Before we discuss this, mention must be made of an oft-forgot expedition instigated not by the Navy but by the Hudson's Bay Company. The expedition of Simpson and Dease was an attempt to fill in the blanks on Canada's north coast and it did so very differently from the Navy's standard practice; meaning they travelled overland and lightly in small teams. Thomas Simpson, cousin of the director of the Hudson’s' Bay Company, Sir George Simpson, made great strides in completing the charting of Canada's north coast and also claimed, after an expedition in 1839, to have, 'secured for our ... Company the indisputable honour of discovering the north-west passage...'. Closer analysis suggests Simpson may have been referring, peculiarly, to the completion of the western part of the passage, especially as he wished later to finally complete the survey of the Passage over land. Ultimately Simpson was denied the chance as he died in mysterious circumstances but his and Dease's work, which came so close to completing a charting of the Passage, reminds us how many endeavours were involved in the completion of this work of centuries. 

Investigator (Banks Island)

Above: HMS Investigator to the north of Banks Land, from where McClure would spot the Melville Island [BL: 10460.e.10]

Two other names of note in the final chapters of the discovery of the Northwest Passage are those of Captain Robert McClure and Dr. John Rae. McClure, at this time a Commander, was involved in the search for Franklin and ended up being the first commanding officer to complete the Passage. Having entered from the Pacific and reached Banks Island (before being frozen into the ice) McClure could see Melville Island and the site of Parry's furthest west of 1819. By travelling overland McClure linked the two points of exploration in 1851 and his expedition was the first to connect together a complete Northwest Passage. As a result, on his return home, overlooking having lost a ship and disobeyed the orders of his superior officer, McClure was given a hero's welcome and awarded £10,000 by Parliament.

Rae (map)

▶ TO BE DONE:
• a. List every person named in the Northwest Passage text above.
• b. Copy the lines of the records below word for word, leaving out the pictures.

▶ MATERIAL TO PROCESS:
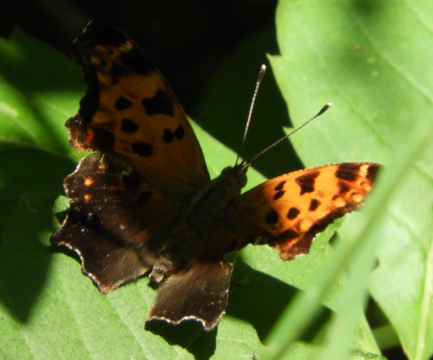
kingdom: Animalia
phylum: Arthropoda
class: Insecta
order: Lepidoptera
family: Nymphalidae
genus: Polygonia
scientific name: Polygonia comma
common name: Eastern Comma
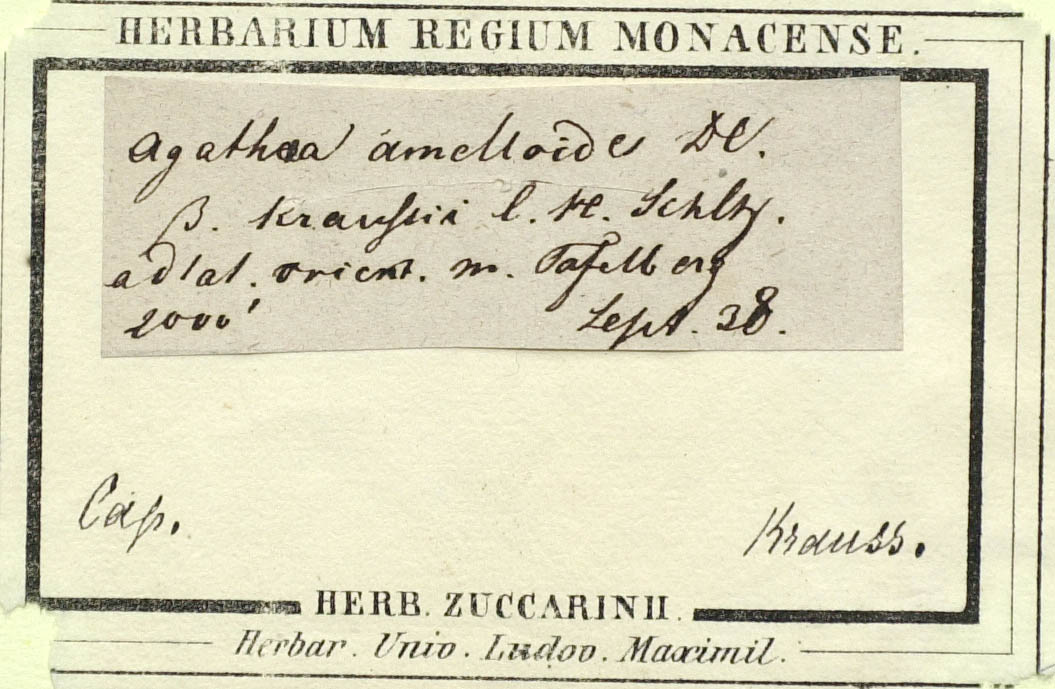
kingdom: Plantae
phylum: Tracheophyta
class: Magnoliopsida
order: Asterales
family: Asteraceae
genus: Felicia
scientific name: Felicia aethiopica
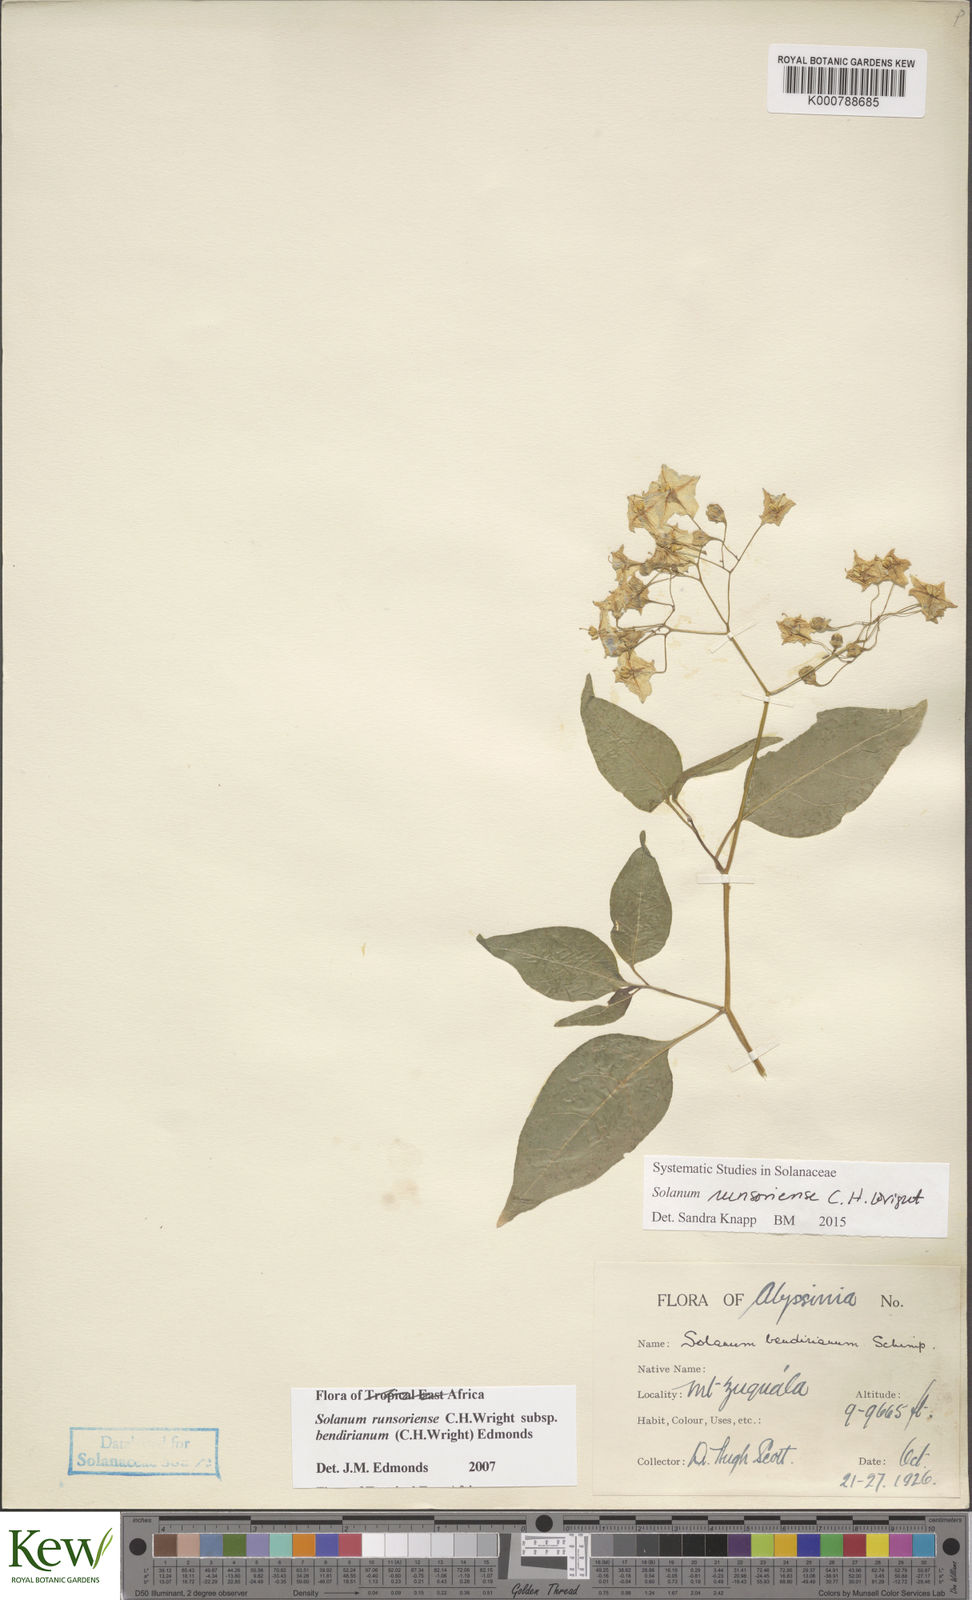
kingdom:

▶ THE REPLIES:
• a. Thomas Simpson, Dease, Sir George Simpson, Robert McClure, Franklin, Parry, John Rae

• b.
kingdom: Animalia
phylum: Arthropoda
class: Insecta
order: Lepidoptera
family: Nymphalidae
genus: Polygonia
scientific name: Polygonia comma
common name: Eastern Comma
kingdom: Plantae
phylum: Tracheophyta
class: Magnoliopsida
order: Asterales
family: Asteraceae
genus: Felicia
scientific name: Felicia aethiopica
kingdom:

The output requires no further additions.